■ Work required:
Your task is to reproduce exactly the lines from the line with "left wrist: (1362, 755, -12)" through the end of the records below.

(Records drawn from a dataset)
- - - -

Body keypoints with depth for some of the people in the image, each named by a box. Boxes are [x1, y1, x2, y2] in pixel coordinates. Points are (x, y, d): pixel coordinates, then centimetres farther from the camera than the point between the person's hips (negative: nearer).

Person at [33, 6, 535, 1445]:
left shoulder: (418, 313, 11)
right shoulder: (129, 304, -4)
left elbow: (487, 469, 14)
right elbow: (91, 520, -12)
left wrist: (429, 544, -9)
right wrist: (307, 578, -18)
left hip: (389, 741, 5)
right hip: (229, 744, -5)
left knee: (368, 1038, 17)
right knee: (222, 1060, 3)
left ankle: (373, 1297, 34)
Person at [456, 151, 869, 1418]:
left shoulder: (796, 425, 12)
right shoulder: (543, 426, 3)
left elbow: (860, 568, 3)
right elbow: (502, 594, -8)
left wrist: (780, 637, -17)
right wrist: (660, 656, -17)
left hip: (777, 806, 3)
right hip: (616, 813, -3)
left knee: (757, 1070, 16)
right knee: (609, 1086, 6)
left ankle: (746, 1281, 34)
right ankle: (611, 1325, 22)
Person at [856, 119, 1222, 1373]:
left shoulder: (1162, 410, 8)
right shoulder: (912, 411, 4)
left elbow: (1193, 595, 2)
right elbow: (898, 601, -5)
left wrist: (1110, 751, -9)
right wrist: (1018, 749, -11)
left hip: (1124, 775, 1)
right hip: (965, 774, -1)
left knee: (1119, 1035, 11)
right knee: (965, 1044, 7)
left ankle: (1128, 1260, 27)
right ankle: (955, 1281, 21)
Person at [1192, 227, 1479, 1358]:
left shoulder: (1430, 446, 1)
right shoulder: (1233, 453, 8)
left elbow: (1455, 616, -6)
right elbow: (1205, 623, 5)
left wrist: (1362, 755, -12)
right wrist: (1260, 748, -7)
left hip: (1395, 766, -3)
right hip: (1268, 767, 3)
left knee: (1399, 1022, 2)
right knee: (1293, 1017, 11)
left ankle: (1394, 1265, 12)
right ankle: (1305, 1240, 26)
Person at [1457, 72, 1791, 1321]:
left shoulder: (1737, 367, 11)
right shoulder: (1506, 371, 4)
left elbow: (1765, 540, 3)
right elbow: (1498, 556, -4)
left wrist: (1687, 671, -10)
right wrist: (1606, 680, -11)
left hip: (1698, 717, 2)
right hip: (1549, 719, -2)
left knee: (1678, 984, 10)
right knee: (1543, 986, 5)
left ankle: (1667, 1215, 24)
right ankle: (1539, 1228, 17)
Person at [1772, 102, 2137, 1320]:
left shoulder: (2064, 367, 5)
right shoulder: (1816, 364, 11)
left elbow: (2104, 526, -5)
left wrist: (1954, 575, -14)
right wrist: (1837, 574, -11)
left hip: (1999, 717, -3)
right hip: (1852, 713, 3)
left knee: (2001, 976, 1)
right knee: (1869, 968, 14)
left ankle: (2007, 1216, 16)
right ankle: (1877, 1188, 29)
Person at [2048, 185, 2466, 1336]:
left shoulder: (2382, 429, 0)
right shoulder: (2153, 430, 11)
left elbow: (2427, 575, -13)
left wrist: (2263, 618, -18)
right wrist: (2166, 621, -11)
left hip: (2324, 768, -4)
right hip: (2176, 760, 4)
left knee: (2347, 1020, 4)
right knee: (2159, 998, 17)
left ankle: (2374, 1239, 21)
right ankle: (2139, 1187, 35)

- - - -

■ Response box:
left wrist: (1362, 755, -12)
right wrist: (1260, 748, -7)
left hip: (1395, 766, -3)
right hip: (1268, 767, 3)
left knee: (1399, 1022, 2)
right knee: (1293, 1017, 11)
left ankle: (1394, 1265, 12)
right ankle: (1305, 1240, 26)
Person at [1457, 72, 1791, 1321]:
left shoulder: (1737, 367, 11)
right shoulder: (1506, 371, 4)
left elbow: (1765, 540, 3)
right elbow: (1498, 556, -4)
left wrist: (1687, 671, -10)
right wrist: (1606, 680, -11)
left hip: (1698, 717, 2)
right hip: (1549, 719, -2)
left knee: (1678, 984, 10)
right knee: (1543, 986, 5)
left ankle: (1667, 1215, 24)
right ankle: (1539, 1228, 17)
Person at [1772, 102, 2137, 1320]:
left shoulder: (2064, 367, 5)
right shoulder: (1816, 364, 11)
left elbow: (2104, 526, -5)
left wrist: (1954, 575, -14)
right wrist: (1837, 574, -11)
left hip: (1999, 717, -3)
right hip: (1852, 713, 3)
left knee: (2001, 976, 1)
right knee: (1869, 968, 14)
left ankle: (2007, 1216, 16)
right ankle: (1877, 1188, 29)
Person at [2048, 185, 2466, 1336]:
left shoulder: (2382, 429, 0)
right shoulder: (2153, 430, 11)
left elbow: (2427, 575, -13)
left wrist: (2263, 618, -18)
right wrist: (2166, 621, -11)
left hip: (2324, 768, -4)
right hip: (2176, 760, 4)
left knee: (2347, 1020, 4)
right knee: (2159, 998, 17)
left ankle: (2374, 1239, 21)
right ankle: (2139, 1187, 35)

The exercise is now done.